Collection entries
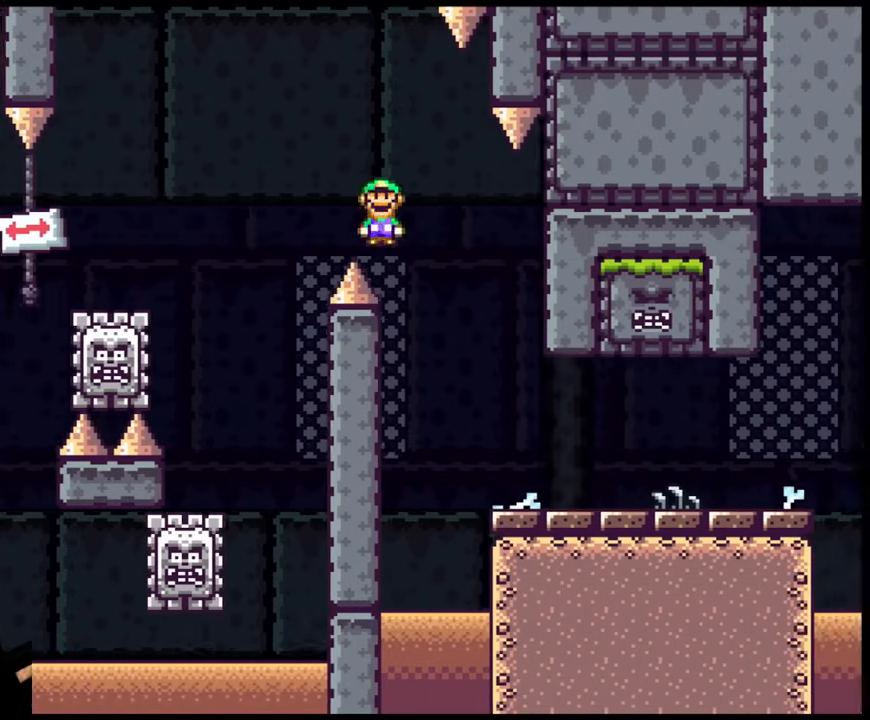
{"buttons": ["X", "DPAD_RIGHT"], "events": [[400, "A", "up"]]}
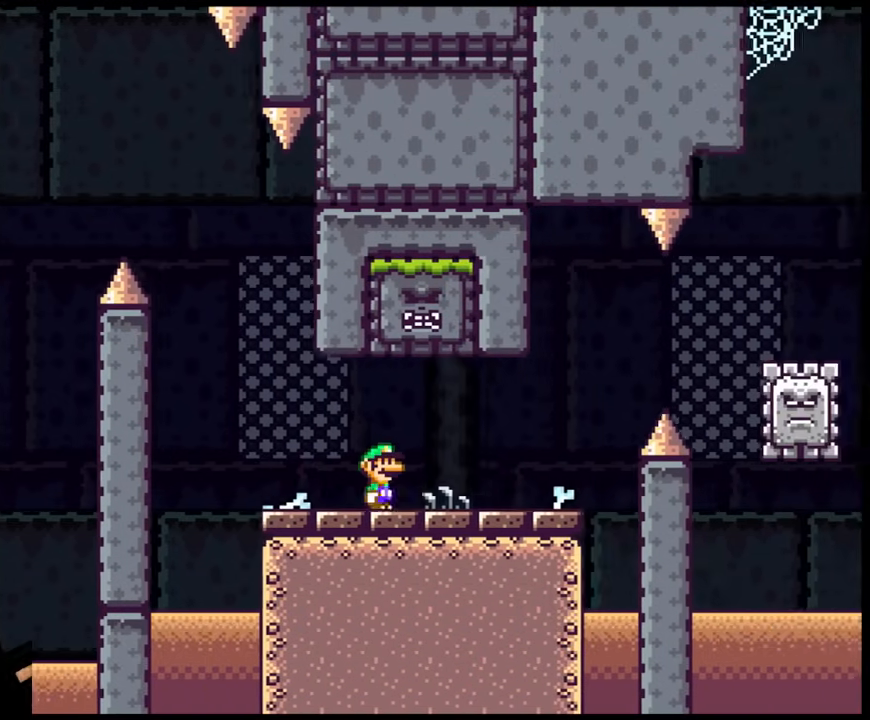
{"buttons": ["A", "X", "DPAD_RIGHT"], "events": [[367, "A", "down"]]}
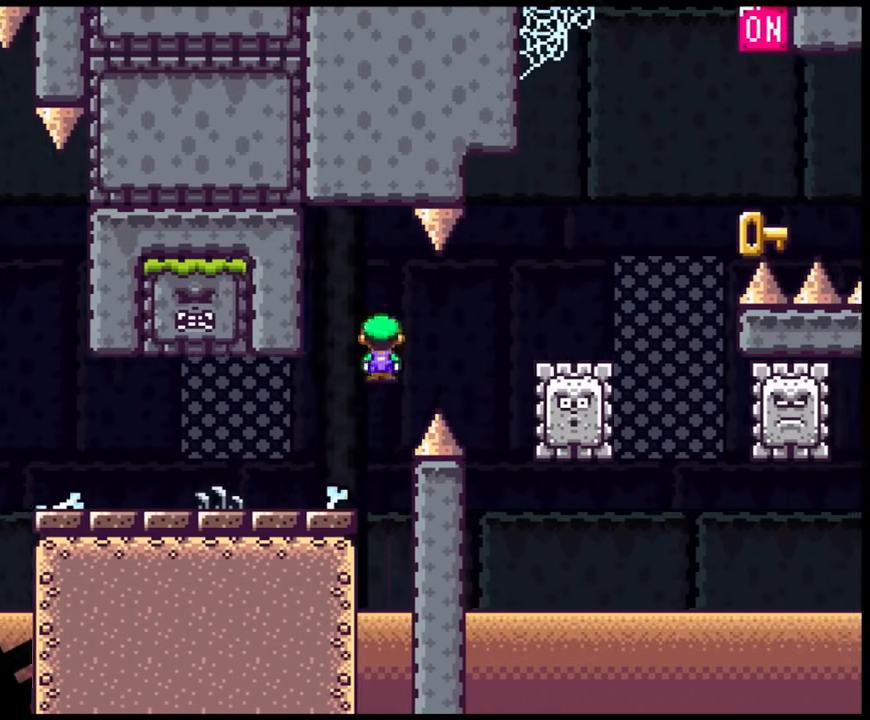
{"buttons": ["A", "X", "DPAD_RIGHT"], "events": [[33, "A", "up"], [117, "A", "down"], [283, "A", "up"], [333, "DPAD_DOWN", "down"], [350, "A", "down"], [350, "DPAD_DOWN", "up"], [350, "DPAD_LEFT", "down"], [350, "DPAD_RIGHT", "up"], [433, "DPAD_DOWN", "down"], [433, "DPAD_LEFT", "up"], [433, "DPAD_RIGHT", "down"], [467, "DPAD_DOWN", "up"]]}
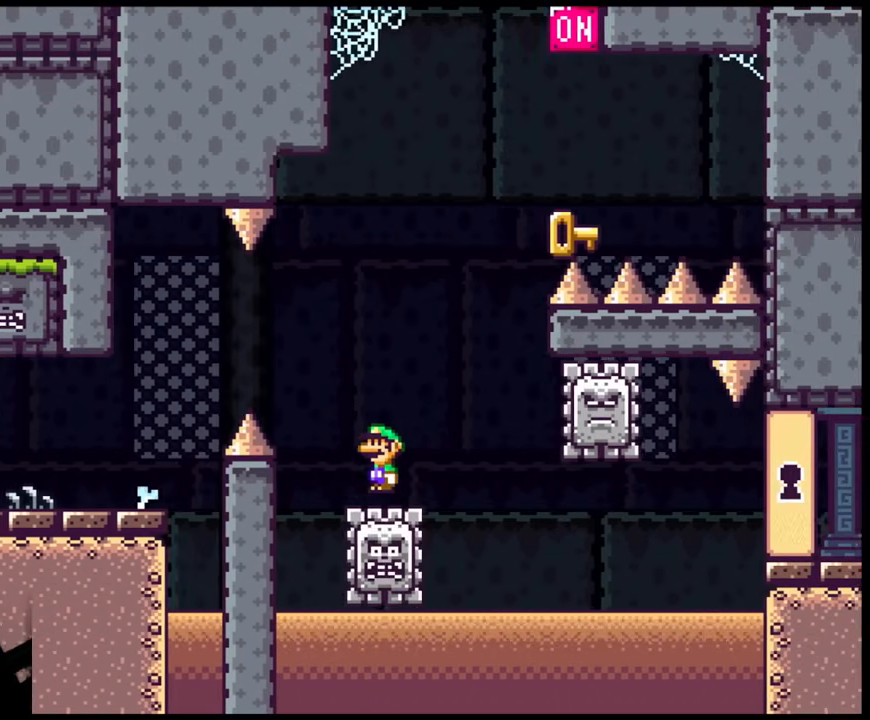
{"buttons": ["A", "X", "DPAD_LEFT"], "events": [[133, "DPAD_RIGHT", "up"], [217, "DPAD_LEFT", "down"], [350, "DPAD_LEFT", "up"], [417, "DPAD_LEFT", "down"]]}
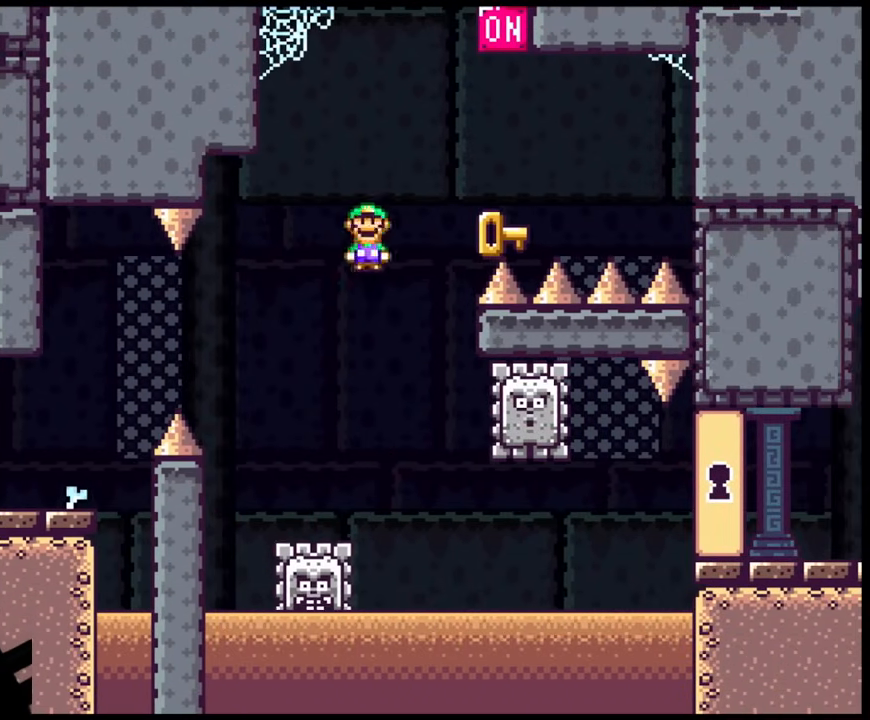
{"buttons": ["A", "X"], "events": [[17, "A", "up"], [100, "DPAD_LEFT", "up"], [317, "DPAD_RIGHT", "down"], [383, "A", "down"], [450, "DPAD_RIGHT", "up"]]}
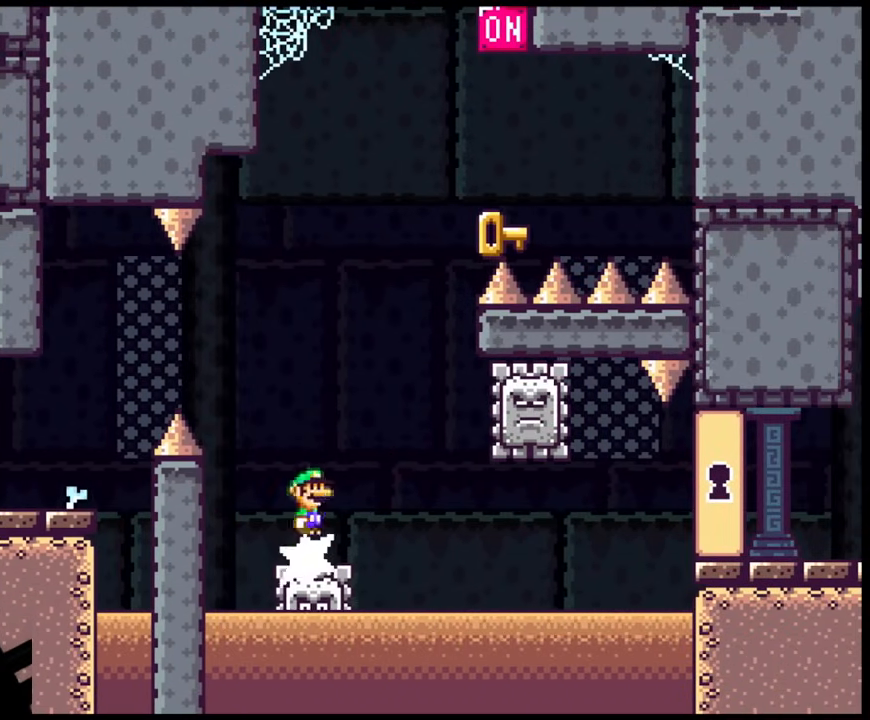
{"buttons": ["A", "X", "DPAD_RIGHT"], "events": [[100, "DPAD_RIGHT", "down"], [350, "DPAD_LEFT", "down"], [350, "DPAD_RIGHT", "up"], [483, "DPAD_DOWN", "down"], [483, "DPAD_LEFT", "up"], [500, "DPAD_DOWN", "up"], [500, "DPAD_RIGHT", "down"]]}
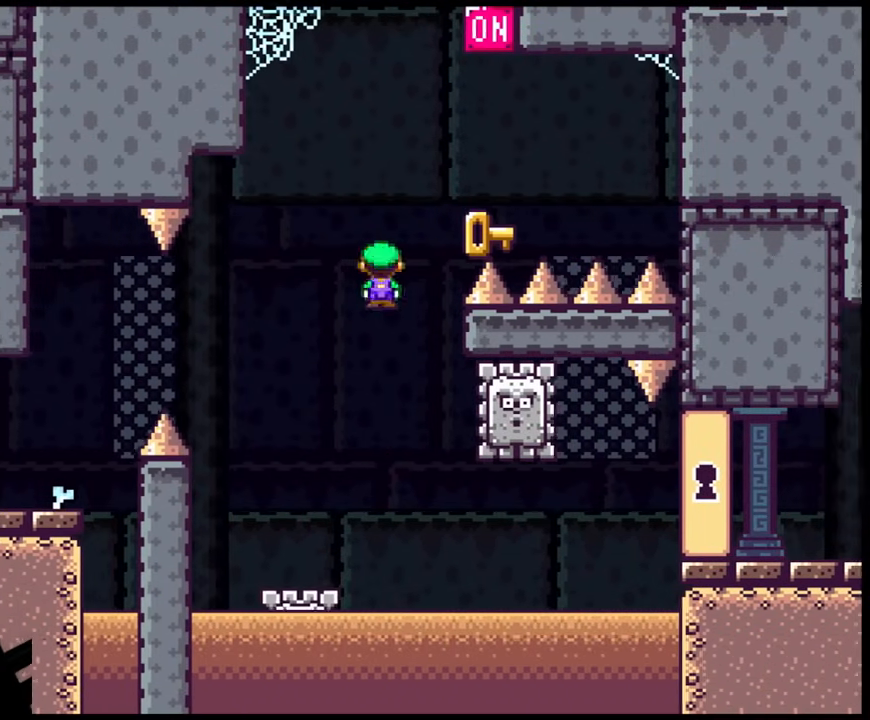
{"buttons": ["A", "X", "DPAD_DOWN", "DPAD_RIGHT"], "events": [[500, "DPAD_DOWN", "down"]]}
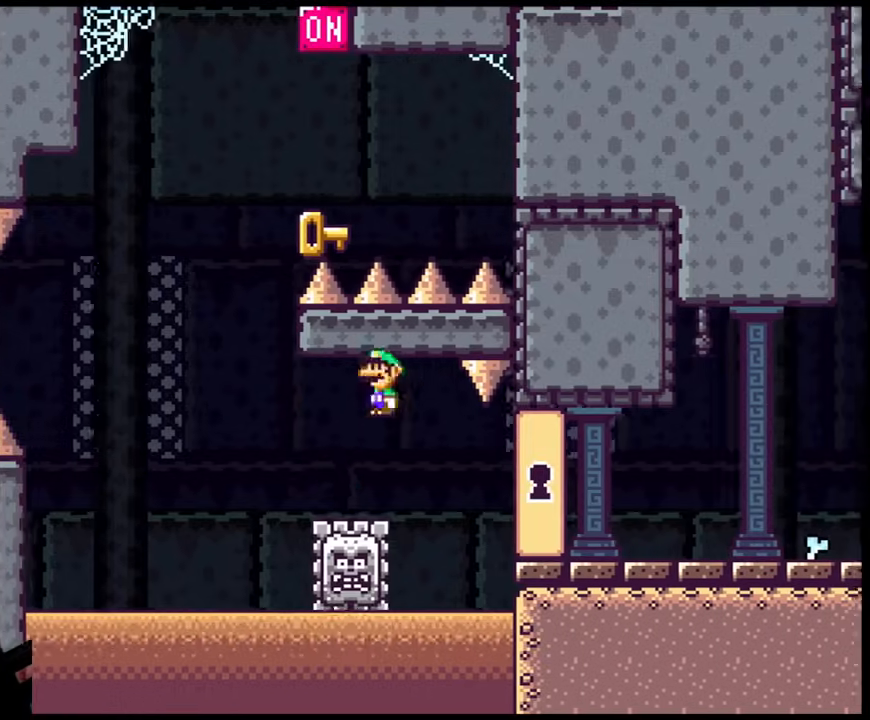
{"buttons": ["A", "X", "DPAD_DOWN", "DPAD_RIGHT"], "events": [[33, "DPAD_DOWN", "up"], [33, "DPAD_LEFT", "down"], [33, "DPAD_RIGHT", "up"], [500, "DPAD_DOWN", "down"], [500, "DPAD_LEFT", "up"], [500, "DPAD_RIGHT", "down"]]}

Exercise:
The answer is every line in the data where the word "down" appears.

Response to the exercise:
{"buttons": ["A", "X", "DPAD_RIGHT"], "events": [[367, "A", "down"]]}
{"buttons": ["A", "X", "DPAD_RIGHT"], "events": [[33, "A", "up"], [117, "A", "down"], [283, "A", "up"], [333, "DPAD_DOWN", "down"], [350, "A", "down"], [350, "DPAD_DOWN", "up"], [350, "DPAD_LEFT", "down"], [350, "DPAD_RIGHT", "up"], [433, "DPAD_DOWN", "down"], [433, "DPAD_LEFT", "up"], [433, "DPAD_RIGHT", "down"], [467, "DPAD_DOWN", "up"]]}
{"buttons": ["A", "X", "DPAD_LEFT"], "events": [[133, "DPAD_RIGHT", "up"], [217, "DPAD_LEFT", "down"], [350, "DPAD_LEFT", "up"], [417, "DPAD_LEFT", "down"]]}
{"buttons": ["A", "X"], "events": [[17, "A", "up"], [100, "DPAD_LEFT", "up"], [317, "DPAD_RIGHT", "down"], [383, "A", "down"], [450, "DPAD_RIGHT", "up"]]}
{"buttons": ["A", "X", "DPAD_RIGHT"], "events": [[100, "DPAD_RIGHT", "down"], [350, "DPAD_LEFT", "down"], [350, "DPAD_RIGHT", "up"], [483, "DPAD_DOWN", "down"], [483, "DPAD_LEFT", "up"], [500, "DPAD_DOWN", "up"], [500, "DPAD_RIGHT", "down"]]}
{"buttons": ["A", "X", "DPAD_DOWN", "DPAD_RIGHT"], "events": [[500, "DPAD_DOWN", "down"]]}
{"buttons": ["A", "X", "DPAD_DOWN", "DPAD_RIGHT"], "events": [[33, "DPAD_DOWN", "up"], [33, "DPAD_LEFT", "down"], [33, "DPAD_RIGHT", "up"], [500, "DPAD_DOWN", "down"], [500, "DPAD_LEFT", "up"], [500, "DPAD_RIGHT", "down"]]}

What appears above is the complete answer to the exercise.